The first named victim I was aware of was the wife of the Solicitor-General, Barbara Olson, whom I sat next to at dinner a few weeks ago. She was one of the “blonde former prosecutors”, which sounds like a rock band but was the standard shorthand for the good-looking female commentators who turned up on CNN every night during impeachment – she was smart, witty, a fearless scourge of the Clinton Administration. She’d postponed her trip to California by a day so she could wish her husband Ted a happy birthday on Tuesday morning and so found herself on American Airlines flight 11. She had time to call to tell him her plane was being hijacked and that she had been hustled to the back of the cabin with the other passengers and flight crew. By then, the Solicitor-General knew that two planes had deliberately crashed into the World Trade Center. He told Barbara what was happening –that she wasn’t in the hands of some jerk who wants his pals sprung from jail and a jet to Cuba but cooler customers with bigger plans. A few seconds later her flight ripped through one side of the Pentagon.
I’m sure Ted Olson, in the course of the day, saw some of those TV pictures of taxi drivers, merchants and schoolchildren in Egypt, Lebanon and Palestine passing out candy to celebrate the death of his wife and thousands of others. This is not terrorism - five guys in ski masks plotting in a basement. This is war, waged in the shadows but openly cheered by millions and millions of people and more covertly supported by their governments, including some who are, officially, our “allies”. America lost 2,403 people at Pearl Harbor, 2,260 in the War of 1812, 4,435 in the entire Revolutionary War, and 4,710 on the worst day of the Civil War. It is entirely possible that the final loss on Tuesday will exceed those totals combined. That’s war.

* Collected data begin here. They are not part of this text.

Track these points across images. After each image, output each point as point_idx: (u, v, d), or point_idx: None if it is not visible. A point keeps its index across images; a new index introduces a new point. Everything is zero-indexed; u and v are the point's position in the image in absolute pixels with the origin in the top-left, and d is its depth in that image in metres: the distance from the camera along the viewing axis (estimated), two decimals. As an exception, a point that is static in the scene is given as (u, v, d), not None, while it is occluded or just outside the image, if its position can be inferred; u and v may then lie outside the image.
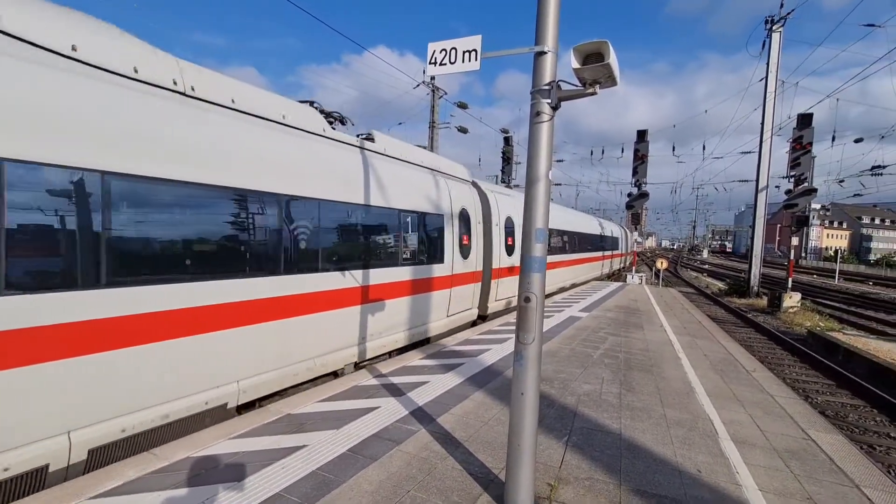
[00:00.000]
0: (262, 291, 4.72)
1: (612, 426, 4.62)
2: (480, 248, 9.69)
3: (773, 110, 19.85)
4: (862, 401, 7.88)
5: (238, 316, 4.45)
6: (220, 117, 4.50)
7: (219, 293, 4.26)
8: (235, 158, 4.51)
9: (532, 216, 2.80)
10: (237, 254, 4.55)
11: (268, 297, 4.77)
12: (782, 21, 19.27)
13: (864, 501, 3.47)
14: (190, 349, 4.04)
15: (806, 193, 17.67)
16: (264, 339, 4.80)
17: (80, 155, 3.26)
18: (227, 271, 4.38)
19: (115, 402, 3.61)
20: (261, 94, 5.15)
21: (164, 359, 3.87)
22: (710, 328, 11.03)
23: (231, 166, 4.45)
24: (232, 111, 4.68)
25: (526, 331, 2.87)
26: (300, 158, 5.38)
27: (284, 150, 5.18)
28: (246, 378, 4.66)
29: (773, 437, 4.59)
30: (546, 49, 2.67)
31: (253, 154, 4.72)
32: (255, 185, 4.65)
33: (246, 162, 4.62)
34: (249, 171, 4.64)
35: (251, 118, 4.89)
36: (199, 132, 4.21)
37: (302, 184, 5.27)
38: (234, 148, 4.53)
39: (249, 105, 4.89)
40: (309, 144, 5.60)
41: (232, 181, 4.43)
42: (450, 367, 6.38)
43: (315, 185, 5.47)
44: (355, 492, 3.20)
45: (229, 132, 4.53)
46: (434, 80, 18.02)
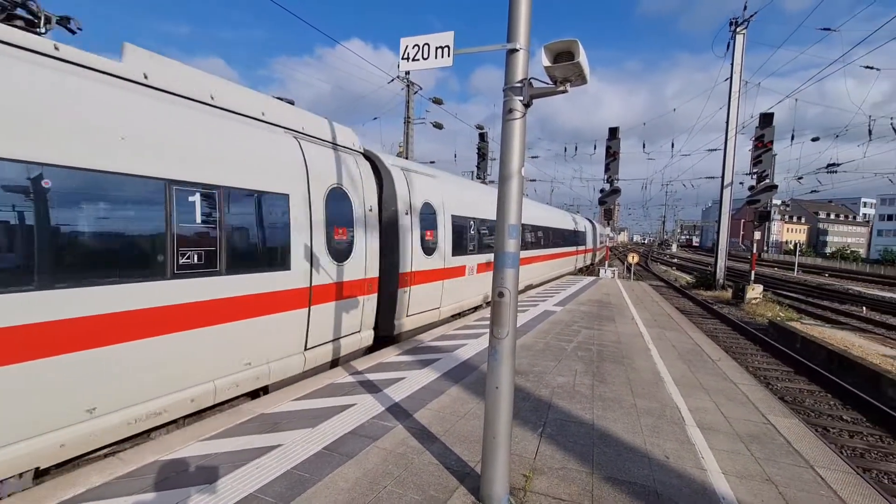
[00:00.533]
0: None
1: (584, 417, 4.73)
2: (374, 246, 6.95)
3: (737, 109, 20.59)
4: (817, 386, 8.31)
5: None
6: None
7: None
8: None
9: (505, 212, 2.84)
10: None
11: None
12: (745, 23, 19.98)
13: (817, 480, 3.68)
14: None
15: (767, 190, 18.43)
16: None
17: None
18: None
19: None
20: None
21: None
22: (678, 320, 11.41)
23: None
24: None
25: (500, 325, 2.91)
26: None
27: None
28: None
29: (736, 422, 4.80)
30: (518, 46, 2.70)
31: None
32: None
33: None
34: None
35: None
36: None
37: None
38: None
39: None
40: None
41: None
42: (426, 362, 6.40)
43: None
44: (331, 490, 3.19)
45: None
46: (409, 75, 17.91)
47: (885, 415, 6.65)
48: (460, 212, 9.73)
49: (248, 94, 5.36)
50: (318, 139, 6.29)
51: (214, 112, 4.75)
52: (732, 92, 20.48)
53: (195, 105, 4.57)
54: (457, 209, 9.58)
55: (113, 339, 3.64)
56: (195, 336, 4.26)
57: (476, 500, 3.14)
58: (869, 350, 9.78)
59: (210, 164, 4.44)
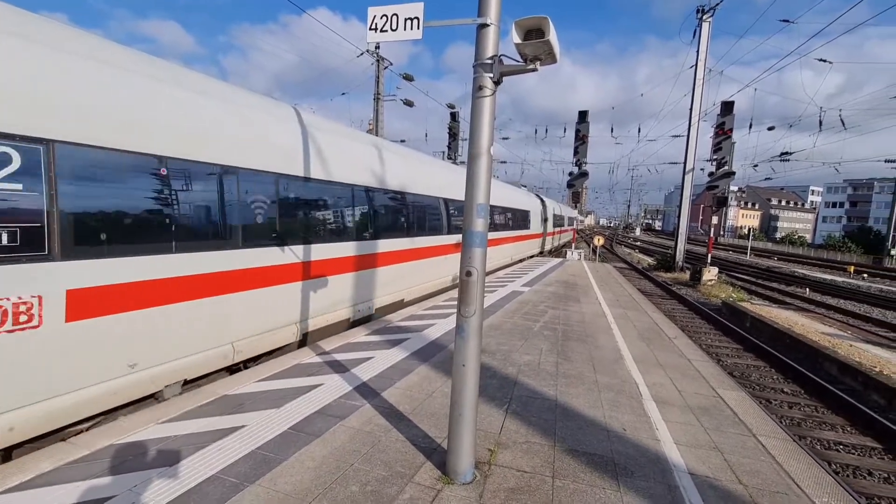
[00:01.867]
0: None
1: (549, 393, 4.89)
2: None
3: (700, 97, 21.17)
4: (763, 362, 8.89)
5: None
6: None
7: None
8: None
9: (474, 192, 2.82)
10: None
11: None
12: (711, 11, 20.39)
13: (758, 447, 3.96)
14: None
15: (726, 176, 19.22)
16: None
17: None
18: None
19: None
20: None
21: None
22: (639, 300, 11.87)
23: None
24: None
25: (467, 304, 2.93)
26: None
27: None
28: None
29: (689, 396, 5.08)
30: (489, 21, 2.65)
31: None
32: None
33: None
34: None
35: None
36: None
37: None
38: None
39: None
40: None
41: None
42: (395, 342, 6.41)
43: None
44: (297, 468, 3.17)
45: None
46: (379, 48, 17.39)
47: (820, 387, 7.19)
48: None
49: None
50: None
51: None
52: (697, 79, 21.00)
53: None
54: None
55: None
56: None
57: (442, 475, 3.21)
58: (810, 328, 10.51)
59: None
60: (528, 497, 3.04)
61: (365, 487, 3.01)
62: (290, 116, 6.10)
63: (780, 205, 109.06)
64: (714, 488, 3.27)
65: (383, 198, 8.14)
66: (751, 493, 3.24)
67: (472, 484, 3.14)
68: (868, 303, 17.82)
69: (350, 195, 7.14)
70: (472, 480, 3.17)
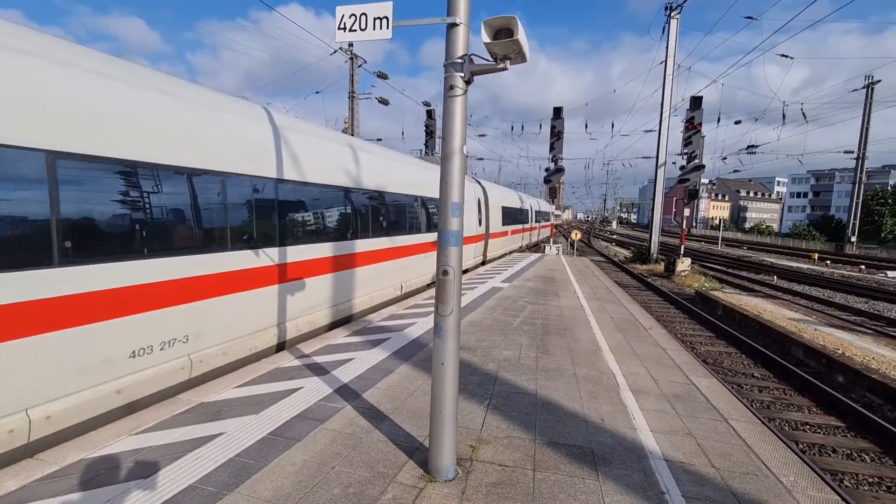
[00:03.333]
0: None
1: (529, 387, 4.95)
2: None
3: (671, 92, 21.70)
4: (734, 348, 9.20)
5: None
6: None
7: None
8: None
9: (448, 190, 2.84)
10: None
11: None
12: (679, 8, 20.89)
13: (730, 431, 4.11)
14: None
15: (696, 169, 19.75)
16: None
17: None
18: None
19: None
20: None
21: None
22: (616, 293, 12.12)
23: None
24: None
25: (444, 303, 2.95)
26: None
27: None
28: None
29: (664, 384, 5.23)
30: (458, 21, 2.66)
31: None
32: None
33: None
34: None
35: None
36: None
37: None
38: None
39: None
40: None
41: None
42: (375, 342, 6.39)
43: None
44: (277, 474, 3.14)
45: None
46: (352, 46, 17.20)
47: (788, 371, 7.50)
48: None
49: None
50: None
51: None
52: (667, 75, 21.50)
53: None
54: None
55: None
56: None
57: (424, 473, 3.22)
58: (777, 314, 10.93)
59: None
60: (509, 491, 3.08)
61: (347, 490, 3.00)
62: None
63: (749, 196, 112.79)
64: (688, 473, 3.38)
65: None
66: (722, 476, 3.36)
67: (455, 481, 3.17)
68: (831, 288, 18.63)
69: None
70: (454, 477, 3.19)
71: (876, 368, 7.01)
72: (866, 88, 34.89)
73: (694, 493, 3.14)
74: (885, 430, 5.41)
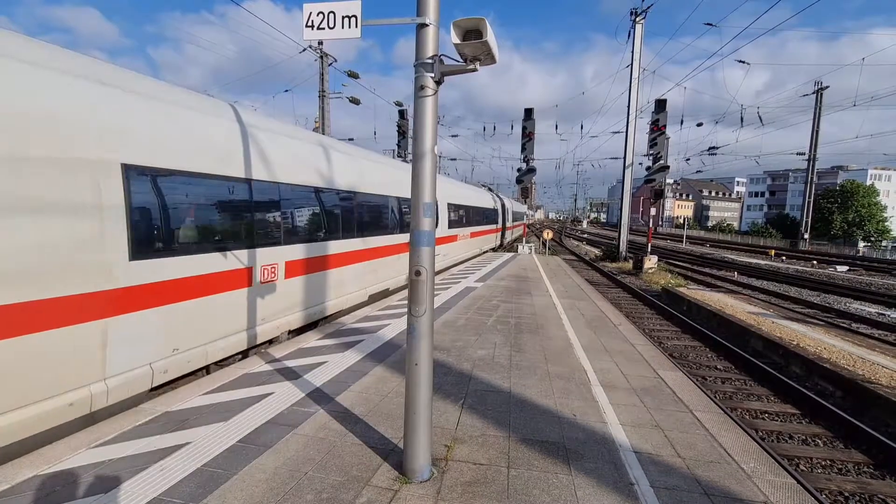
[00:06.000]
0: None
1: (503, 386, 5.00)
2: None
3: (636, 94, 22.34)
4: (699, 342, 9.56)
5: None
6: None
7: None
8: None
9: (419, 191, 2.83)
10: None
11: None
12: (644, 13, 21.54)
13: (694, 421, 4.27)
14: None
15: (661, 170, 20.43)
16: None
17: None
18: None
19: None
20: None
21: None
22: (587, 290, 12.39)
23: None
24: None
25: (417, 303, 2.95)
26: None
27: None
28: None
29: (633, 378, 5.38)
30: (427, 21, 2.66)
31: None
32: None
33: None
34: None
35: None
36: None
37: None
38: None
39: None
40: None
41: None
42: (349, 344, 6.31)
43: None
44: (247, 482, 3.06)
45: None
46: (322, 44, 16.93)
47: (748, 362, 7.85)
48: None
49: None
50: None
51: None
52: (633, 78, 22.13)
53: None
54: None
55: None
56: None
57: (399, 475, 3.21)
58: (738, 308, 11.42)
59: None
60: (484, 489, 3.10)
61: (320, 495, 2.95)
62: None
63: (711, 195, 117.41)
64: (656, 463, 3.49)
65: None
66: (688, 465, 3.49)
67: (430, 481, 3.17)
68: (787, 283, 19.61)
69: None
70: (429, 478, 3.19)
71: (827, 358, 7.42)
72: (816, 94, 36.90)
73: (661, 482, 3.24)
74: (835, 415, 5.74)
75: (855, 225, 58.79)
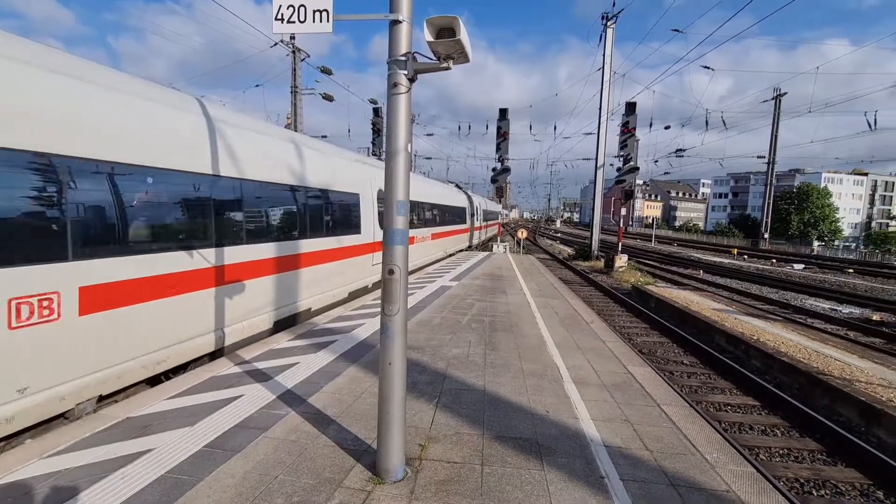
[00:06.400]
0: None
1: (477, 384, 5.03)
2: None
3: (608, 97, 22.86)
4: (667, 338, 9.87)
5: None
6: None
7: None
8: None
9: (393, 189, 2.81)
10: None
11: None
12: (615, 18, 22.05)
13: (662, 415, 4.40)
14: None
15: (631, 171, 20.97)
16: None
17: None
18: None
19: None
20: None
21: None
22: (560, 289, 12.59)
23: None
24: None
25: (391, 302, 2.92)
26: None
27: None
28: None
29: (604, 374, 5.50)
30: (401, 18, 2.64)
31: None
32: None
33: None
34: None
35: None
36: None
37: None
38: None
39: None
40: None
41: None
42: (322, 345, 6.21)
43: None
44: (214, 488, 2.97)
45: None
46: (294, 39, 16.58)
47: (713, 357, 8.15)
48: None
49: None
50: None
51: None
52: (604, 81, 22.62)
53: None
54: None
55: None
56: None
57: (373, 476, 3.18)
58: (703, 305, 11.84)
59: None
60: (458, 487, 3.11)
61: (290, 499, 2.89)
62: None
63: (678, 196, 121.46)
64: (625, 457, 3.58)
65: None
66: (655, 457, 3.59)
67: (404, 481, 3.15)
68: (748, 280, 20.47)
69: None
70: (403, 477, 3.17)
71: (785, 352, 7.78)
72: (775, 100, 38.64)
73: (630, 475, 3.32)
74: (792, 406, 6.02)
75: (810, 225, 62.01)
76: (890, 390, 6.02)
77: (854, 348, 8.35)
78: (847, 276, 23.22)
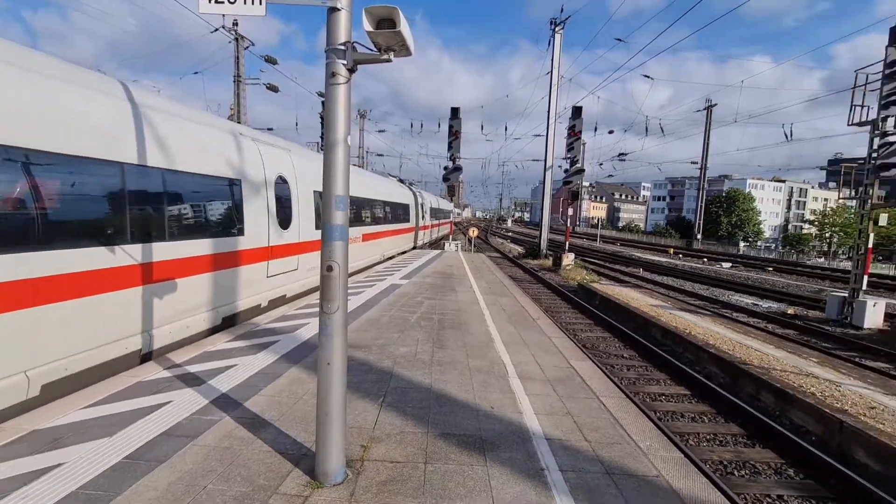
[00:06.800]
0: None
1: (424, 382, 4.99)
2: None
3: (556, 100, 23.58)
4: (609, 333, 10.32)
5: None
6: None
7: None
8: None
9: (332, 183, 2.71)
10: None
11: None
12: (562, 24, 22.77)
13: (601, 407, 4.57)
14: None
15: (578, 172, 21.78)
16: None
17: None
18: None
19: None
20: None
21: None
22: (509, 286, 12.83)
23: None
24: None
25: (329, 300, 2.82)
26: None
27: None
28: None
29: (548, 369, 5.64)
30: (339, 5, 2.54)
31: None
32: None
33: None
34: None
35: None
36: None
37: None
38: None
39: None
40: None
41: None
42: (262, 346, 5.93)
43: None
44: (134, 503, 2.73)
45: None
46: (237, 25, 15.76)
47: (649, 350, 8.61)
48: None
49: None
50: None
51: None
52: (553, 84, 23.32)
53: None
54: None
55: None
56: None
57: (311, 480, 3.06)
58: (642, 302, 12.50)
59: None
60: (400, 486, 3.06)
61: (220, 509, 2.72)
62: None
63: (621, 198, 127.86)
64: (565, 448, 3.68)
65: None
66: (593, 448, 3.72)
67: (344, 484, 3.05)
68: (683, 278, 21.88)
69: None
70: (343, 480, 3.08)
71: (713, 343, 8.37)
72: (707, 110, 41.56)
73: (569, 465, 3.42)
74: (718, 394, 6.48)
75: (737, 227, 67.33)
76: (801, 377, 6.63)
77: (772, 339, 9.13)
78: (767, 273, 25.42)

What matters now is how the US reacts. President Bush, echoing a long line of British Prime Ministers responding to IRA attacks, called the perpetrators “a faceless coward”. “Cowardly,” agreed Rudy Giuliani, and Jim Baker. Those Prime Ministers were wrong and so are the President, the former Secretary of State, and the Mayor of New York. The men or women who do such things are certainly faceless but not, I think, cowards. A coward would not agree to hijack a plane. Many others might do it for, oh, $20 million, a change of identity and retirement in the Bahamas: those would be the stakes if life was run by Warner Brothers or Paramount and the terrorist was played by John Travolta or Bruce Willis. But very few of us would agree to hijack a plane for the certainty of instant, violent death. We should acknowledge that at the very least it requires a kind of mad courage, a courage 99% of those of us in the west can never understand and, because of that, should accord a certain respect. Assuming (as Barbara Olson’s phone call seems to confirm) that no United or American Airlines flight crew would plough into a crowded building even with a gun at their heads, the men who took over the controls were sophisticated, educated people, perhaps even trained jet pilots who could be pulling down six-figure salaries in most countries but preferred instead to drive a plane through crowded offices in one all-or-nothing crazed gesture. If these men were cowards, this would be an easier war. Instead, they are not just willing to die for their cause, but anxious to do so.